Such campaigns will be global and pervasive, not regional or by sector. They will be barely recognisable as PR to the traditionalists.
The blurred edges between digital media PR and other marketing disciplines will create new levels of healthy competition in our industry and theirs.
Drew Benvie is a director at Hotwire. He writes Drew B's Take on Tech PR (theblogconsultancy.typepad.com)

I think there's a great deal of truth in what you're saying. The consistent theme is, and will continue to be, our ability to tell stories. We'll always need to weave entertaining, engaging, informative narratives, regardless of the medium and excel at doing it.
Posted by: Tim Callington | February 17, 2008 at 07:02 PM
Drew,
Insightful article and completely true.
I constantly have this conversation with my PRO colleagues who are utterly convinced that PR has seen its day. I couldn't disagree more.
To say that clients, when looking to create video led digital content for social media campaigns, will look to their advertising and marketing agencies is to overlook the key differences between PR and advertising.
It is not the ability to create compelling video and digital content that separates PR & advertising, or else broadcast PR providers like Medialink would not be flourishing. The difference is paid-for media space versus editorial influence. We PROs will continue to have the edge over our above the line cousins because we have always created content that is designed to influence the opinions of influencers. In the new PR service delivery model, this process remains intact, it is the way in which we deliver this content that we PROs need to review.

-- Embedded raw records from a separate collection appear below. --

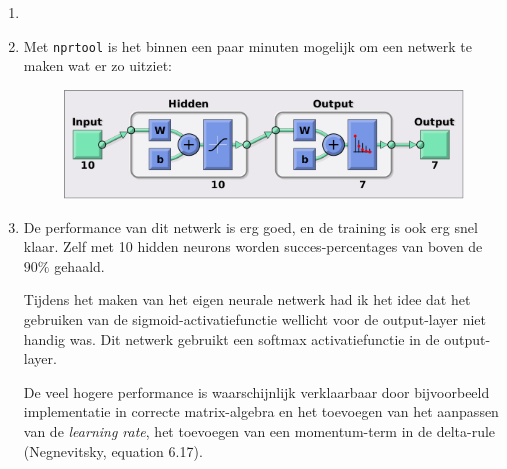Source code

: \documentclass[a4paper,10pt,fleqn]{article}
\begin{document}
\begin{enumerate}[1.]
	\item

	\item Met \verb|nprtool| is het binnen een paar minuten mogelijk om een netwerk te maken wat er zo uitziet:

	\begin{figure}[!h]
		\centering
		\includegraphics[width=.8\textwidth]{nprtool-diagram}
	\end{figure}

	\item De performance van dit netwerk is erg goed, en de training is ook erg snel klaar. Zelf met 10 hidden neurons worden succes-percentages van boven de $90\%$ gehaald.

	Tijdens het maken van het eigen neurale netwerk had ik het idee dat het gebruiken van de sigmoid-activatiefunctie wellicht voor de output-layer niet handig was. Dit netwerk gebruikt een softmax activatiefunctie in de output-layer.

	De veel hogere performance is waarschijnlijk verklaarbaar door bijvoorbeeld implementatie in correcte matrix-algebra en het toevoegen van het aanpassen van de \textit{learning rate}, het toevoegen van een momentum-term in de delta-rule (Negnevitsky, equation 6.17).
\end{enumerate}
\end{document}
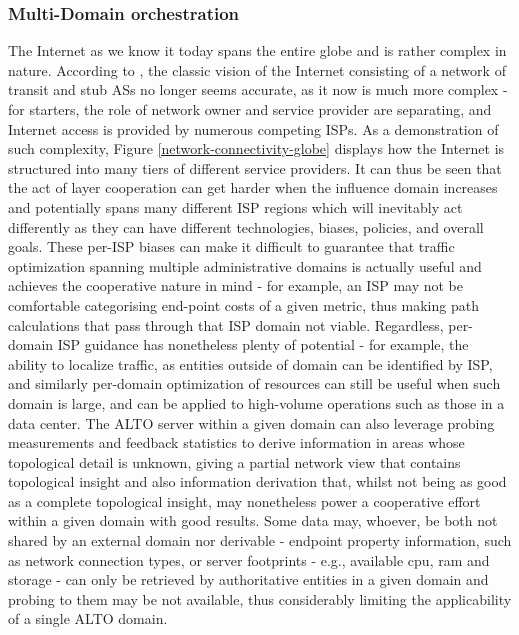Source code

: \subsubsection{Multi-Domain orchestration}

    The Internet as we know it today spans the entire globe and is rather complex in nature.
    According to \cite{dan-Commag10}, the classic vision of the Internet consisting of a network of transit and stub ASs no longer seems accurate, as it now is much more complex - for starters, the role of network owner and service provider are separating, and Internet access is provided by numerous competing ISPs.
    As a demonstration of such complexity, Figure \ref{network-connectivity-globe} displays how the Internet is structured into many tiers of different service providers.
    It can thus be seen that the act of layer cooperation can get harder when the influence domain increases and potentially spans many different ISP regions which will inevitably act differently as they can have different technologies, biases, policies, and overall goals.
    These per-ISP biases can make it difficult to guarantee that traffic optimization spanning multiple administrative domains is actually useful and achieves the cooperative nature in mind - for example, an ISP may not be comfortable categorising end-point costs of a given metric, thus making path calculations that pass through that ISP domain not viable.
    Regardless, per-domain ISP guidance has nonetheless plenty of potential - for example, the ability to localize traffic, as entities outside of domain can be identified by ISP, and similarly per-domain optimization of resources can still be useful when such domain is large, and can be applied to high-volume operations such as those in a data center.
    The ALTO server within a given domain can also leverage probing measurements and feedback statistics to derive information in areas whose topological detail is unknown, giving a partial network view that contains topological insight and also information derivation that, whilst not being as good as a complete topological insight, may nonetheless power a cooperative effort within a given domain with good results.
    Some data may, whoever, be both not shared by an external domain nor derivable - endpoint property information, such as network connection types, or server footprints - e.g., available cpu, ram and storage - can only be retrieved by authoritative entities in a given domain and probing to them may be not available, thus considerably limiting the applicability of a single ALTO domain.

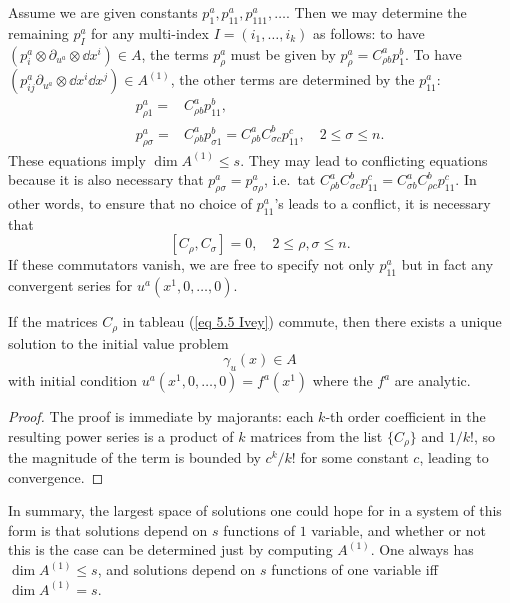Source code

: \begin{example}
Assume we are given constants $p_1^a,p_{11}^a,p^a_{111},\ldots $. Then we may determine the remaining $p^a_I$ for any multi-index $I=(i_1,\ldots,i_k)$ as follows: to have $(p^a_i\otimes \partial_{u^a}\otimes \dd x^i)\in A$, the terms $p^a_\rho$ must be given by $p^a_\rho=C^a_{\rho b}p^b_1$. To have $(p^a_{ij}\partial_{u^a}\otimes \dd x^i\dd x^j)\in A^{(1)}$, the other terms are determined by the $p^a_{11}$:
\begin{align}
    p^a_{\rho 1}=&C^a_{\rho b}p^b_{11},\\
    p^a_{\rho\sigma}=&C^a_{\rho b}p^b_{\sigma 1}=C^a_{\rho b}C^b_{\sigma c}p^c_{11},\quad 2\leq \sigma\leq n.
\end{align}
These equations imply $\dim A^{(1)}\leq s$. They may lead to conflicting equations because it is also necessary that $p^a_{\rho\sigma}=p^a_{\sigma\rho}$, i.e.\ tat $C^a_{\rho b}C^b_{\sigma c}p^c_{11}=C^a_{\sigma b}C^b_{\rho c}p^c_{11}$. In other words, to ensure that no choice of $p^a_{11}$'s leads to a conflict, it is necessary that 
\[[C_\rho,C_\sigma]=0,\quad 2\leq \rho,\sigma\leq n.\]
If these commutators vanish, we are free to specify not only $p^a_{11}$ but in fact any convergent series for $u^a(x^1,0,\ldots,0)$.
\begin{prop}
    If the matrices $C_\rho$ in tableau (\ref{eq 5.5 Ivey}) commute, then there exists a unique solution to the initial value problem 
    \[\gamma_u(x)\in A\]
    with initial condition $u^a(x^1,0,\ldots,0)=f^a(x^1)$ where the $f^a$ are analytic.
\end{prop}
\begin{proof}
    The proof is immediate by majorants: each $k$-th order coefficient in the resulting power series is a product of $k$ matrices from the list $\{C_\rho\}$ and $1/k!$, so the magnitude of the term is bounded by $c^k/k!$ for some constant $c$, leading to convergence.
\end{proof}

In summary, the largest space of solutions one could hope for in a system of this form is that solutions depend on $s$ functions of $1$ variable, and whether or not this is the case can be determined just by computing $A^{(1)}$. One always has $\dim A^{(1)}\leq s$, and solutions depend on $s$ functions of one variable iff $\dim A^{(1)}=s$.
\end{example}

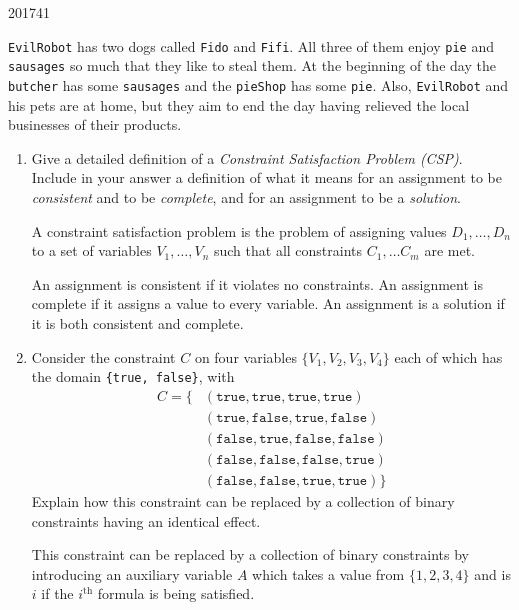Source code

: \documentclass[10pt,\jkfside,a4paper]{article}
\begin{document}
\begin{examquestion}{2017}{4}{1}

\texttt{EvilRobot} has two dogs called \texttt{Fido} and \texttt{Fifi}. All
three of them enjoy \texttt{pie} and \texttt{sausages} so much that they
like to steal them. At the beginning of the day the \texttt{butcher} has some
\texttt{sausages} and the \texttt{pieShop} has some \texttt{pie}. Also,
\texttt{EvilRobot} and his pets are at home, but they aim to end the day
having relieved the local businesses of their products.

\begin{enumerate}[label=(\alph*)]

\item Give a detailed definition of a \textit{Constraint Satisfaction
Problem (CSP)}. Include in your answer a definition of what it means for an
assignment to be \textit{consistent} and to be \textit{complete}, and for an
assignment to be a \textit{solution}.

A constraint satisfaction problem is the problem of assigning values $D_1,
\dots, D_n$ to a set of variables $V_1, \dots, V_n$ such that all
constraints $C_1, \dots C_m$ are met.

An assignment is consistent if it violates no constraints. An assignment is
complete if it assigns a value to every variable. An assignment is a
solution if it is both consistent and complete.

\item Consider the constraint $C$ on four variables $\{V_1, V_2, V_3, V_4\}$
each of which has the domain \texttt{\{true, false\}}, with
\[
\begin{split}
C = \{
&(\texttt{true}, \texttt{true}, \texttt{true}, \texttt{true})\\
&(\texttt{true}, \texttt{false}, \texttt{true}, \texttt{false})\\
&(\texttt{false}, \texttt{true}, \texttt{false}, \texttt{false})\\
&(\texttt{false}, \texttt{false}, \texttt{false}, \texttt{true})\\
&(\texttt{false}, \texttt{false}, \texttt{true}, \texttt{true})\}
\end{split}
\]
Explain how this constraint can be replaced by a collection of binary
constraints having an identical effect.

This constraint can be replaced by a collection of binary constraints by
introducing an auxiliary variable $A$ which takes a value from $\{1, 2, 3,
4\}$ and is $i$ if the $i^{\text{th}}$ formula is being satisfied.


\end{enumerate}
\end{examquestion}
\end{document}
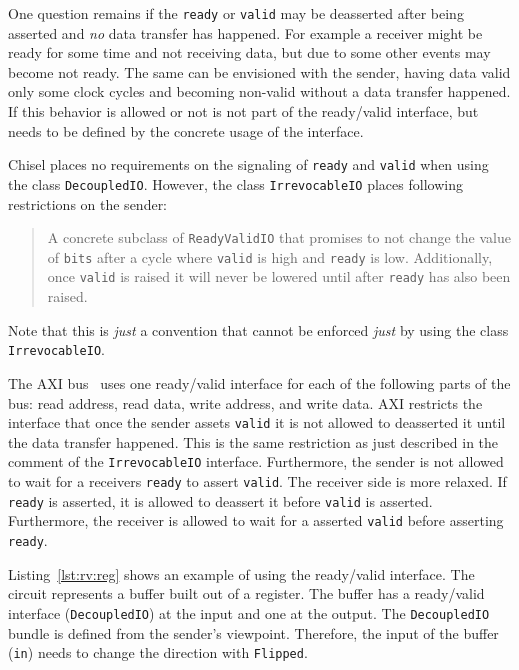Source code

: \documentclass[%
    10pt,
    headinclude, footexclude,
    openright, %
    notitlepage,
    cleardoubleempty,
    headsepline,
    pointlessnumbers,
    bibtotoc, idxtotoc,
    ]{scrbook}
\newcommand{\code}[1]{{\lstinline[basicstyle=\small\ttfamily]{#1}}}
\begin{document}
One question remains if the \code{ready} or \code{valid} may be deasserted
after being asserted and \emph{no} data transfer has happened.
For example a receiver might be ready for some time and not receiving data, but
due to some other events may become not ready.
The same can be envisioned with the sender, having data valid only some
clock cycles and becoming non-valid without a data transfer happened.
If this behavior is allowed or not is not part of the ready/valid interface,
but needs to be defined by the concrete usage of the interface.

Chisel places no requirements on the signaling of \code{ready} and \code{valid}
when using the class \code{DecoupledIO}.
However, the class \code{IrrevocableIO} places following restrictions
on the sender:

\begin{quote}
A concrete subclass of \code{ReadyValidIO} that promises to not change
the value of \code{bits} after a cycle where \code{valid} is high and \code{ready} is low.
Additionally, once \code{valid} is raised it will never be lowered until after
\code{ready} has also been raised.
\end{quote}

\noindent Note that this is \emph{just} a convention that cannot be enforced \emph{just}
by using the class \code{IrrevocableIO}.

The AXI  bus~\cite{axi4standard} uses one ready/valid interface for each of the following parts of the bus:
read address, read data, write address, and write data. AXI restricts the interface
that once the sender assets \code{valid} it is not allowed to deasserted it
until the data transfer happened. This is the same restriction as just described
in the comment of the \code{IrrevocableIO} interface.
Furthermore, the sender is not allowed to wait for a receivers
\code{ready} to assert \code{valid}.
The receiver side is more relaxed. If \code{ready} is asserted, it is allowed to deassert it
before \code{valid} is asserted. Furthermore, the receiver is allowed to wait for a asserted
\code{valid} before asserting \code{ready}.


Listing~\ref{lst:rv:reg} shows an example of using the ready/valid interface.
The circuit represents a buffer built out of a register.
The buffer has a ready/valid interface (\code{DecoupledIO}) at the input and one at the output.
The \code{DecoupledIO} bundle is defined from the sender's viewpoint. Therefore,
the input of the buffer (\code{in}) needs to change the direction with \code{Flipped}.
\end{document}
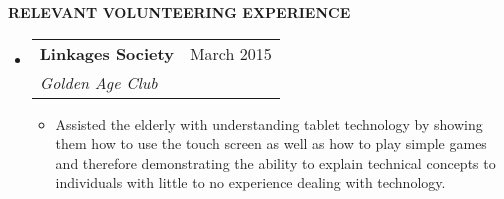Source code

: \documentclass[letterpaper,11pt]{article}
\makeatletter
\newcommand{\resitem}[1]{\item #1 \vspace{-2pt}}
\newcommand{\resheading}[1]{{\large \colorbox{mygrey}{\begin{minipage}{\textwidth}{\textbf{#1 \vphantom{p\^{E}}}}\end{minipage}}}}
\newcommand{\ressubheading}[4]{
\begin{tabular*}{7.0in}{l@{\extracolsep{\fill}}r}
		\textbf{#1} & #2 \\
		\textit{#3} & \textit{#4} \\
\end{tabular*}\vspace{-6pt}}
\makeatother
\begin{document}
\resheading{RELEVANT VOLUNTEERING EXPERIENCE}
\begin{itemize}
\item
	\ressubheading{Linkages Society}{March 2015}{Golden Age Club}{}
	\begin{itemize}
	\resitem{Assisted the elderly with understanding tablet technology by showing them how to use the touch screen as well as how to play simple games and therefore demonstrating the ability to explain technical concepts to individuals with little to no experience dealing with technology.}
	\end{itemize}

\end{itemize}
\end{document}
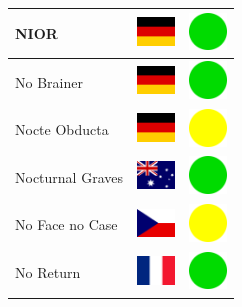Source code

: \documentclass[12pt, a4paper, twoside]{report}
\begin{document}
\begin{center}
\begin{longtable}{|p{5cm}|p{2cm}|p{2cm}|}
 NIOR                                                       & \includegraphics[width=1cm]{../4x3/de} &   \includegraphics[width=1cm]{../likes/y} \\ \hline
 No Brainer                                                 & \includegraphics[width=1cm]{../4x3/de} &   \includegraphics[width=1cm]{../likes/y} \\ \hline
 Nocte Obducta                                              & \includegraphics[width=1cm]{../4x3/de} &   \includegraphics[width=1cm]{../likes/m} \\ \hline
 Nocturnal Graves                                           & \includegraphics[width=1cm]{../4x3/au} &   \includegraphics[width=1cm]{../likes/y} \\ \hline
 No Face no Case                                            & \includegraphics[width=1cm]{../4x3/cz} &   \includegraphics[width=1cm]{../likes/m} \\ \hline
 No Return                                                  & \includegraphics[width=1cm]{../4x3/fr} &   \includegraphics[width=1cm]{../likes/y} \\ \hline

\end{longtable}
\end{center}
\end{document}
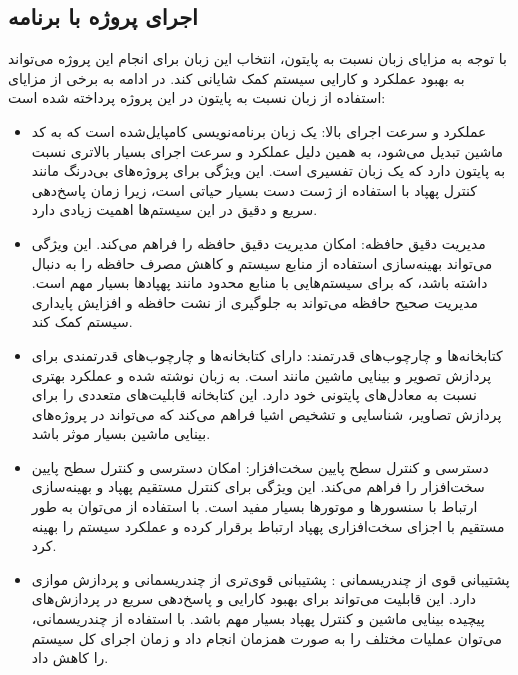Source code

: \subsection{اجرای پروژه با برنامه }
با توجه به مزایای زبان  نسبت به پایتون، انتخاب این زبان برای انجام این پروژه می‌تواند به بهبود عملکرد و کارایی سیستم کمک شایانی کند. در ادامه به برخی از مزایای استفاده از زبان  نسبت به پایتون در این پروژه پرداخته شده است:

\begin{itemize}
    \item عملکرد و سرعت اجرای بالا:  یک زبان برنامه‌نویسی کامپایل‌شده است که به کد ماشین تبدیل می‌شود، به همین دلیل عملکرد و سرعت اجرای بسیار بالاتری نسبت به پایتون دارد که یک زبان تفسیری است. این ویژگی
    برای پروژه‌های بی‌درنگ مانند کنترل پهپاد با استفاده از ژست دست بسیار حیاتی است، زیرا زمان پاسخ‌دهی سریع و دقیق در این سیستم‌ها اهمیت زیادی دارد.
    \item مدیریت دقیق حافظه:  امکان مدیریت دقیق حافظه را فراهم می‌کند. این ویژگی می‌تواند بهینه‌سازی استفاده از منابع سیستم و کاهش مصرف حافظه را به دنبال داشته باشد، که برای سیستم‌هایی 
    با منابع محدود مانند پهپادها بسیار مهم است. مدیریت صحیح حافظه می‌تواند به جلوگیری از نشت حافظه و افزایش پایداری سیستم کمک کند.
    \item کتابخانه‌ها و چارچوب‌های قدرتمند:  دارای کتابخانه‌ها و چارچوب‌های قدرتمندی برای پردازش تصویر و بینایی ماشین مانند  است.  به زبان  نوشته شده
    و عملکرد بهتری نسبت به معادل‌های پایتونی خود دارد. این کتابخانه قابلیت‌های متعددی را برای پردازش تصاویر، شناسایی و تشخیص اشیا فراهم می‌کند که می‌تواند در پروژه‌های بینایی ماشین بسیار موثر باشد.
    \item دسترسی و کنترل سطح پایین سخت‌افزار:  امکان دسترسی و کنترل سطح پایین سخت‌افزار را فراهم می‌کند. این ویژگی برای کنترل مستقیم پهپاد و بهینه‌سازی ارتباط با سنسورها 
    و موتورها بسیار مفید است. با استفاده از  می‌توان به طور مستقیم با اجزای سخت‌افزاری پهپاد ارتباط برقرار کرده و عملکرد سیستم را بهینه کرد.
    \item  پشتیبانی قوی از چندریسمانی :  پشتیبانی قوی‌تری از چندریسمانی و پردازش موازی دارد. این قابلیت می‌تواند برای بهبود کارایی و پاسخ‌دهی سریع در پردازش‌های پیچیده بینایی ماشین 
    و کنترل پهپاد بسیار مهم باشد. با استفاده از چندریسمانی، می‌توان عملیات مختلف را به صورت همزمان انجام داد و زمان اجرای کل سیستم را کاهش داد.
\end{itemize}

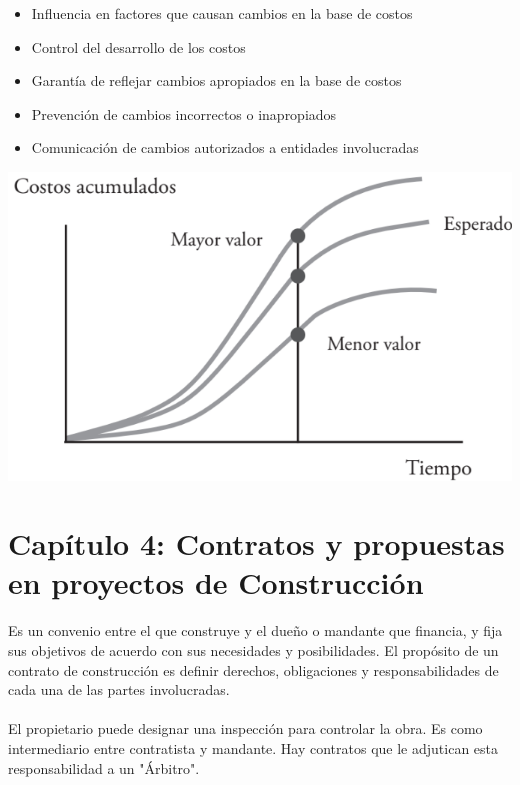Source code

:\documentclass{article} %
\begin{document}
\begin{minipage}{0.45\textwidth}
    \begin{itemize}
    \item Influencia en factores que causan cambios en la base de costos
    \item Control del desarrollo de los costos
    \item Garantía de reflejar cambios apropiados en la base de costos
    \item Prevención de cambios incorrectos o inapropiados
    \item Comunicación de cambios autorizados a entidades involucradas
    \end{itemize}
\end{minipage}
\hfill
\begin{minipage}{0.5\textwidth}
    \centering
    \includegraphics[width=\textwidth]{curva_s.png}
\end{minipage}

\section{Capítulo 4: Contratos y propuestas en proyectos de Construcción}

Es un convenio entre el que construye y el dueño o mandante que financia, y fija sus objetivos
de acuerdo con sus necesidades y posibilidades. El propósito de un contrato de construcción
es definir derechos, obligaciones y responsabilidades de cada una de las partes involucradas.
\\\\
El propietario puede designar una inspección para controlar la obra. Es como intermediario entre
contratista y mandante. Hay contratos que le adjutican esta responsabilidad a un "Árbitro".
\end{document}
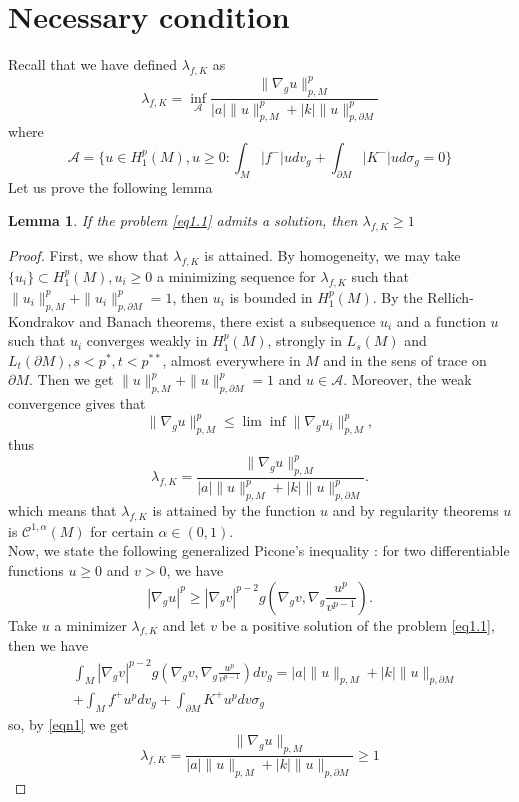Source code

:\documentclass{Tran-l}
\newtheorem{lem}[thm]{Lemma}
\theoremstyle{definition}
\theoremstyle{remark}
\numberwithin{equation}{section}
\begin{document}
\section{Necessary condition}
Recall that we have defined  $\lambda_{f,K}$ as
\begin{equation*}
    \lambda_{f,K}=\inf_{\mathcal{A}}\frac{\|\nabla_gu\|_{p,M}^p} {|a|\|u\|_{p,M}^p+|k|\|u\|_{p,\partial M}^p}
\end{equation*}
where
\begin{equation*}
    {\mathcal{A}}=\{u\in H_1^p(M),u\geq0: \int_M|f^-|udv_g+\int_{\partial M}|K^-|ud\sigma_g=0\}
\end{equation*}
Let us prove the following  lemma
\begin{lem}\label{lem3.1}
If the problem \ref{eq1.1} admits a solution, then
$\lambda_{f,K}\geq1$
\end{lem}
\begin{proof} First, we show that $\lambda_{f,K}$ is attained. By homogeneity, we may
take $\{u_i\}\subset H^p_1(M),u_i\geq0$ a minimizing sequence for
$\lambda_{f,K}$ such that $\|u_i\|_{p,M}^p+\|u_i\|_{p,\partial
M}^p=1$, then $u_i$ is bounded in $H^p_1(M)$. By the
Rellich-Kondrakov and Banach theorems, there exist a subsequence
$u_i$ and a function $u$ such that $u_i$ converges weakly in
$H^p_1(M)$, strongly in $L_s(M)$ and $L_t(\partial M),s<p^*,
t<p^{**}$, almost everywhere in $M$ and in the sens of trace on
$\partial M$. Then we get $\|u\|_{p,M}^p+\|u\|_{p,\partial M}^p=1$
and $u\in {\mathcal{A}}$. Moreover, the weak convergence gives that
\begin{equation*}
    \|\nabla_gu\|_{p,M}^p\leq\lim\inf\|\nabla_gu_i\|_{p,M}^p,
\end{equation*}
thus
\begin{equation*}
\lambda_{f,K}=\frac{\|\nabla_gu\|_{p,M}^p}
{|a|\|u\|_{p,M}^p+|k|\|u\|_{p,\partial M}^p}.
\end{equation*}
which means that $\lambda_{f,K}$ is attained by the function $u$ and
by regularity theorems $u$ is ${\mathcal{C}}^{1,\alpha}(M)$ for certain
$\alpha\in(0,1)$.\\
Now, we state the following generalized Picone's inequality
\cite{Abdellaoui-Peral}: for two differentiable functions $u\ge0$
and $v>0$, we have
\begin{equation}\label{eqn1}
|\nabla_gu|^p\ge|\nabla_gv|^{p-2}g
\left(\nabla_gv,\nabla_g\frac{u^p}{v^{p-1}}\right).
\end{equation}
Take $u$ a minimizer $\lambda_{f,K}$ and let $v$ be a positive
solution of the problem \eqref{eq1.1}, then we have
\begin{eqnarray*}
&\int_M|\nabla_gv|^{p-2}g
\left(\nabla_gv,\nabla_g\frac{u^p}{v^{p-1}}\right)dv_g=|a|\|u\|_{p,M}+|k|\|u\|_{p,\partial
M}\\&+\int_Mf^+u^pdv_g+\int_{\partial M}K^+u^pdv\sigma_g
\end{eqnarray*}
so, by \eqref{eqn1} we get
\begin{equation*}
\lambda_{f,K}=\frac{\|\nabla_gu\|_{p,M}}{|a|\|u\|_{p,M}+|k|\|u\|_{p,\partial
M}}\geq1
\end{equation*}
\end{proof}
\end{document}
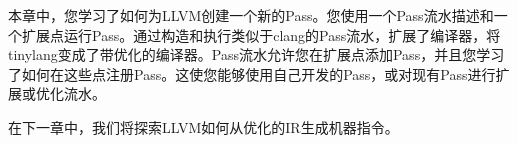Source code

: 本章中，您学习了如何为LLVM创建一个新的Pass。您使用一个Pass流水描述和一个扩展点运行Pass。通过构造和执行类似于clang的Pass流水，扩展了编译器，将tinylang变成了带优化的编译器。Pass流水允许您在扩展点添加Pass，并且您学习了如何在这些点注册Pass。这使您能够使用自己开发的Pass，或对现有Pass进行扩展或优化流水。\par

在下一章中，我们将探索LLVM如何从优化的IR生成机器指令。\par

\newpage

I continue to be surprised that only tech PROs are so informed about how we need to adapt to social media, yet consumer PR hasn't really caught on in the same way. Last time I was on Facebook, I saw 64 million consumers.
Posted by: Niall Cowley | February 19, 2008 at 12:13 PM
Spot-on Drew. The PR community is in such a fantastic position to establish itself at the centre of digital marketing. But to do that PR professionals need to open to the opportunities and start learning to fill the skill gaps.
Posted by: Daryl Willcox | February 20, 2008 at 11:40 AM
Interesting article, Drew.
I would also suggest that it is not just about the ability to CREATE content....but also specifically, the means to track and quantify its performance in relation to the end commercial goal (*which has to be the point!)
Speaking as someone who works in search engine marketing and web analytics, I must admit to being shocked on an ongoing basis at just how few companies which have an online presence, whether ecommerce or brand awareness, have absolutely no ability to track how/where their visitors are coming from, why they are there and why, perhaps, they are not doing what it is hoped that they will do (buy!)
So, you create some funky schmunky facebook application or use other social media / blog advertising ...but unless you have a system in place to quantify exactly what kind of ROI that is bringing you - it is wasted £ !
Personally, I think a really robust,ideal method is a combination of all 3 - proactive pr + proactive search engine marketing with an emphasis on competitor analysis + web analytics to quantify and track the performance of both the above.